Shaping the future: Our strategy for research and innovation in humanitarian response.
This research study focuses on evaluating the effectiveness of introducing safe drinking water into Community-Based Management of Acute Malnutrition (CMAM) programs for treatment of Severe Acute Malnutrition (SAM) in Dadu, Sindh, Pakistan. This partnership between Action Against Hunger and the Johns Hopkins Bloomberg School of Public Health (JHSPH) will offer input for CMAM program implementation in both development and emergency settings.
Severe Acute Malnutrition (SAM) is a major determinant of morbidity and mortality in children under five years. Therefore, in order to improve child health, it is useful to explore the immediate and underlying causes of SAM, to make its treatment more cost-effective, and to develop strategies to cope with the situation. There is evidence of a strong connection of undernutrition with waterborne diseases and poor hygiene conditions. (Schmidt, 2014)
Pakistan has some of the most severe undernutrition rates in South Asia. The Multiple Indicator Cluster Survey (MICS) 2014 indicates that in Sindh province, 48% of children under five years are stunted and 15.4% are wasted. Dadu is a vulnerable area of Pakistan where severe threats to food insecurity and high rates of undernutrition remain due to frequent natural disasters and lack of public health and market infrastructure. [Rapid Socio-Cultural Assessment (RSCA) of Dadu District, Sindh Province, Pakistan, 2014]
Action Against Hunger works on the ground in Dadu, Pakistan and is fighting against malnutrition and strengthening food security through the European Union (EU) funded Women and Children/Infant Improved Nutrition in Sindh (WINS) project. We began study activities in early January with collaborative support of Johns Hopkins University, in the same intervention area as the EU WINS project.
Based on field experience, waterborne diseases and poor health access are major contributors to SAM, illustrating the importance of pursuing the four principles of CMAM. These four principles are as follows: maximum access and coverage, timeliness, appropriate medical and nutrition care, and care for as long as it is needed.
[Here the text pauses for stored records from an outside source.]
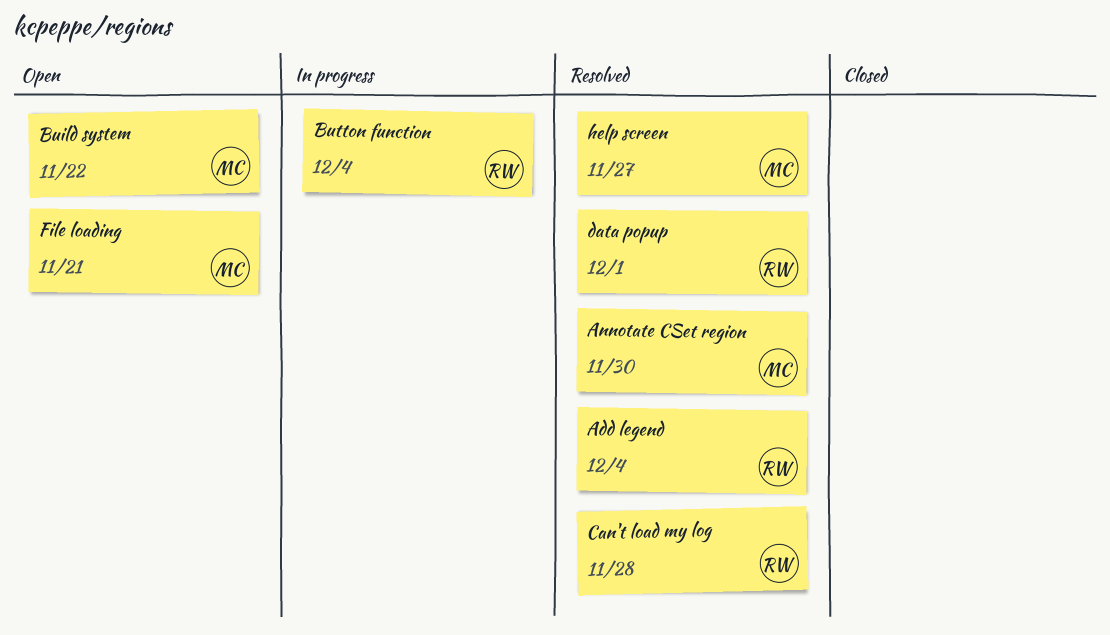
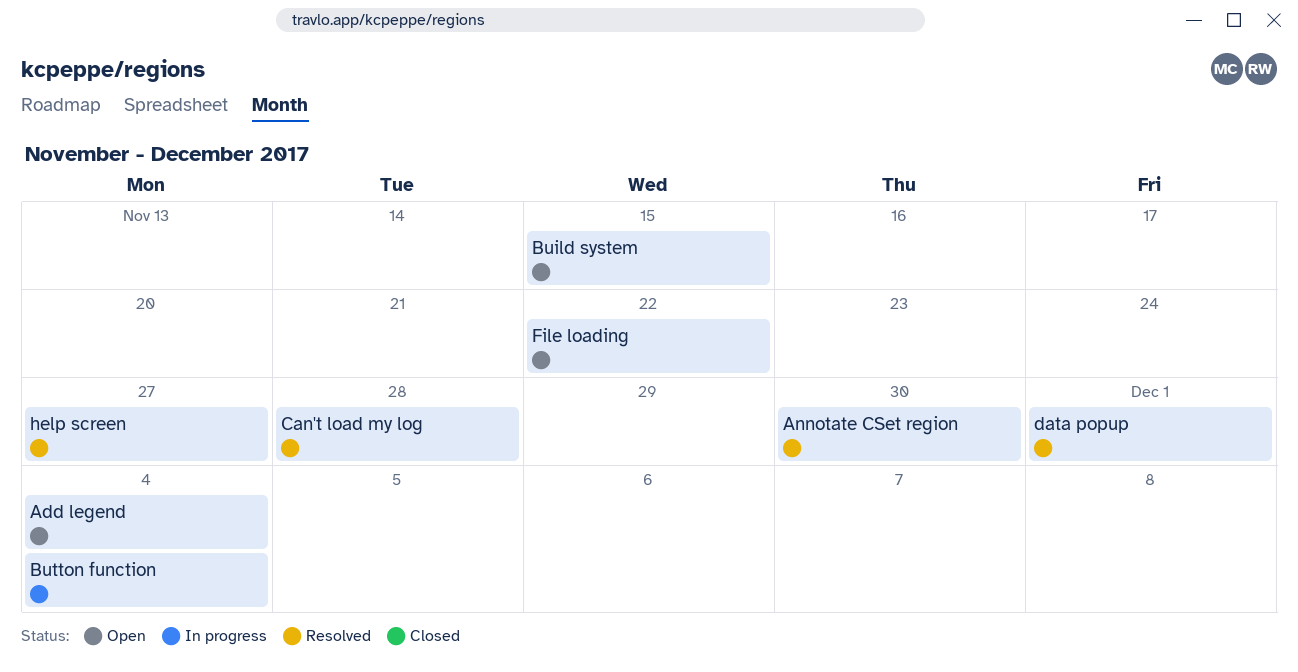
Add legend, status: Resolved -> Open
Build system, due: Nov 22 -> Nov 15
File loading, due: Nov 21 -> Nov 22

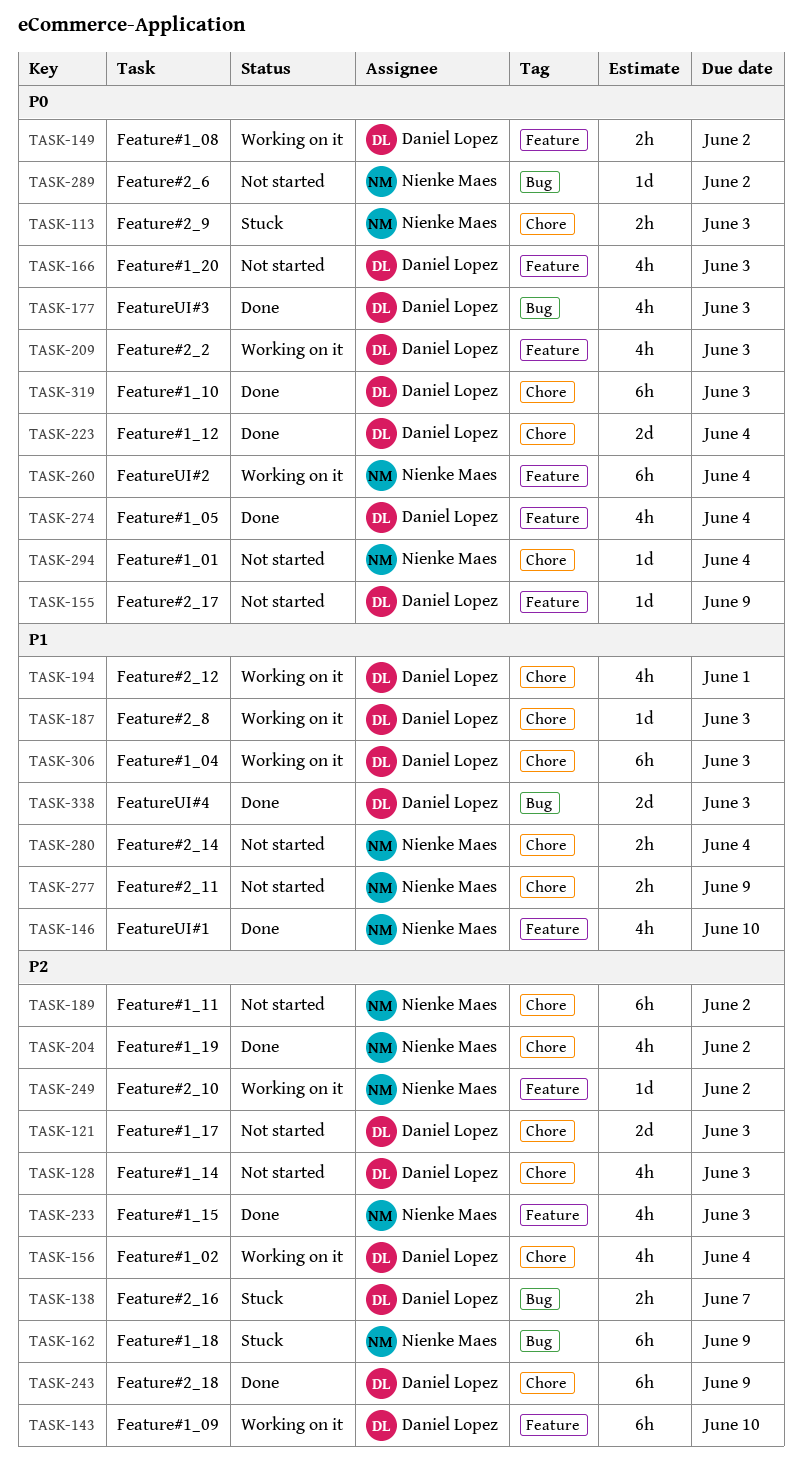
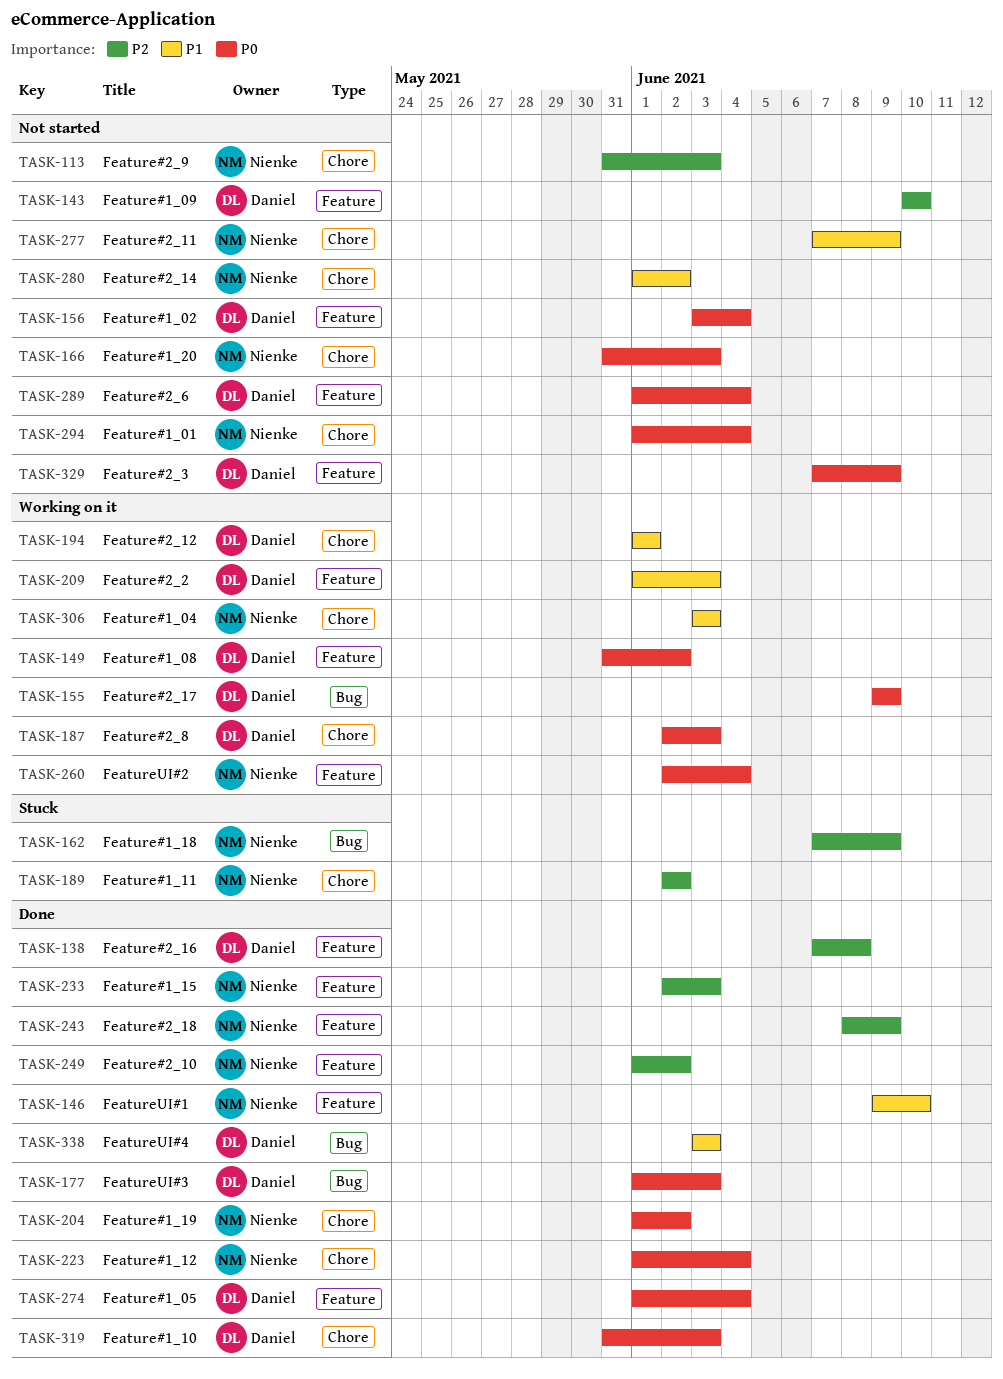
TASK-113, status: Stuck -> Not started
TASK-113, priority: P0 -> P2
TASK-121: present -> none
TASK-128: present -> none
TASK-138, status: Stuck -> Done
TASK-138, label: Bug -> Feature
TASK-138, due: Jun 7 -> Jun 8
TASK-143, status: Working on it -> Not started
TASK-155, status: Not started -> Working on it
TASK-155, label: Feature -> Bug
TASK-156, status: Working on it -> Not started
TASK-156, priority: P2 -> P0
TASK-156, label: Chore -> Feature
TASK-166, owner: Daniel Lopez -> Nienke Maes
TASK-166, label: Feature -> Chore
TASK-187, priority: P1 -> P0
TASK-189, status: Not started -> Stuck
TASK-204, priority: P2 -> P0
TASK-209, priority: P0 -> P1
TASK-223, owner: Daniel Lopez -> Nienke Maes
TASK-243, owner: Daniel Lopez -> Nienke Maes
TASK-243, label: Chore -> Feature
TASK-249, status: Working on it -> Done
TASK-280, due: Jun 4 -> Jun 2
TASK-289, owner: Nienke Maes -> Daniel Lopez
TASK-289, label: Bug -> Feature
TASK-289, due: Jun 2 -> Jun 4
TASK-306, owner: Daniel Lopez -> Nienke Maes
TASK-329: none -> present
Through experiences during the study – including data collection at the SAM treatment sites and at the household level – as well as review of relevant documents (RSCA), we have found that communities in Dadu have widely varied perceptions of SAM and its causes and treatment methods. Though some communities, mostly in areas that are relatively urban and with more access to Action Against Hunger interventions, relate undernutrition to lack of proper food intake, poor hygienic conditions and poverty, many people in communities with less access indicate causes tied to their traditional beliefs and knowledge. Among these ideas, one common opinion is that undernutrition is a condition already existing at birth related to an unhealthy state or behaviour of the mother during pregnancy. The following quotes illustrate some of these examples.
“We call it sokra disease: if a pregnant woman does not take care of herself, that’s why she will give birth to an undernourished baby (sokra). Mothers should take care during pregnancy, if she doesn’t eat healthy food and behave properly respecting all our rules then she might give birth to a weak baby,” female FGD participant, Village Arain Punjabi, UC Piyaro Station (RSCA).
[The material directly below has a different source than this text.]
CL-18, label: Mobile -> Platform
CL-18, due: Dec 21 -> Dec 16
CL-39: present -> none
“We didn’t know about it [undernutrition]; that’s why many children died because of it. We used to go to the doctor but the medicines were not effective, now we know about it [after Action Against Hunger came]. (…) About the causes, we don’t know, but we refer to Action Against Hunger,” male FGD participant, Village Mazar Bhurgri, UC Tor (RSCA).
In addition to these different perceptions, another factor in addressing SAM in Dadu is the challenge faced by the children’s primary caretakers in seeking treatment. Most primary caretakers who participated in the study were women and they faced difficulty in balancing treatment with their daily household work, in accessing affordable transportation to reach the OTP sites, and in facing cultural and social barriers to waiting in long queues at some OTP sites especially in difficult circumstances and under hot weather for CMAM follow-up visits.
We hope that the quantitative and qualitative findings of this study will generate further evidence around best practices in CMAM, contributing to improved SAM programming and enabling more effective treatment of this condition.